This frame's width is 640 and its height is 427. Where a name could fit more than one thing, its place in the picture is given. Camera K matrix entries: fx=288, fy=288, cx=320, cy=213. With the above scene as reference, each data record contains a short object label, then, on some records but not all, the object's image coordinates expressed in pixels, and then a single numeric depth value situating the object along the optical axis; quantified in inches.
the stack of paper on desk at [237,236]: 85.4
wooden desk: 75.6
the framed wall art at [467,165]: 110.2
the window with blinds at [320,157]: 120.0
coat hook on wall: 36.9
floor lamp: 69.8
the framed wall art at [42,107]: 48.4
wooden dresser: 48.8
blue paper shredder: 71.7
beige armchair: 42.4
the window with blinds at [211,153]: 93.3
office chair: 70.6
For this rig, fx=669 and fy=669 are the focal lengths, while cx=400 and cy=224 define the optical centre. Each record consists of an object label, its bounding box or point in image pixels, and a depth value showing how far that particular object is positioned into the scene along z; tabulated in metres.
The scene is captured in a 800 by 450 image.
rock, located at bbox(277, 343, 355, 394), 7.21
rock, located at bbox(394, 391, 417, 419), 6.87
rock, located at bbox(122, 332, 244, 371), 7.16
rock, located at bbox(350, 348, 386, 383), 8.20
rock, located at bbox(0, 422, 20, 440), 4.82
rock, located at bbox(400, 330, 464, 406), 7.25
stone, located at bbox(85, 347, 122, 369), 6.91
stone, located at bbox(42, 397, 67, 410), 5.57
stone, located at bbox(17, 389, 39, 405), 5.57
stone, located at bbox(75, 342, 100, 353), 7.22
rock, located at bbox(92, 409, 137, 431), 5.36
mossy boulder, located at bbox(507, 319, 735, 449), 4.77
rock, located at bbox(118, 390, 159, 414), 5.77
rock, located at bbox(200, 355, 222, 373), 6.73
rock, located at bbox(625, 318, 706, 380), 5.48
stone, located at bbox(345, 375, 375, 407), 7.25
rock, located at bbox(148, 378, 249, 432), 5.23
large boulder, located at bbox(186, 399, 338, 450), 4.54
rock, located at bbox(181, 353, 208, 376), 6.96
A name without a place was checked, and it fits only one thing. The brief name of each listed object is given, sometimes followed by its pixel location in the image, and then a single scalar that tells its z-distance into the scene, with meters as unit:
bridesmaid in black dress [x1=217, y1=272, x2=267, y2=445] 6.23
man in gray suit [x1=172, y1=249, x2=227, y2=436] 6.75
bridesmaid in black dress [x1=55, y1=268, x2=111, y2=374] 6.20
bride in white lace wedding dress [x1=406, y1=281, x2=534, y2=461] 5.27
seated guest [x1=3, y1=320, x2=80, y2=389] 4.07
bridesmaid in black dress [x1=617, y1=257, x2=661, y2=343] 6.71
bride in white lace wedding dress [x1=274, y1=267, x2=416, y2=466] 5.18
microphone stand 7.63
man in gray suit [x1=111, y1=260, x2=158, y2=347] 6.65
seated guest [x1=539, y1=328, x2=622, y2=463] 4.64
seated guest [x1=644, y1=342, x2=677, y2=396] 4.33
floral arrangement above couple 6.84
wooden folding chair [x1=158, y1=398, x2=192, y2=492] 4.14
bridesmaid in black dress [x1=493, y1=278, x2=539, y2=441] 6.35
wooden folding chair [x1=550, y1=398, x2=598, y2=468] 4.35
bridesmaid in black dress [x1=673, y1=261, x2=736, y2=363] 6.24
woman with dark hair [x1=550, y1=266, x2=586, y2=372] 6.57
····················
WHAT IS NEEDED:
Filter the entries above and copy only the lines that hold "window".

FINISHED TASK:
the window with blinds at [320,157]: 120.0
the window with blinds at [211,153]: 93.3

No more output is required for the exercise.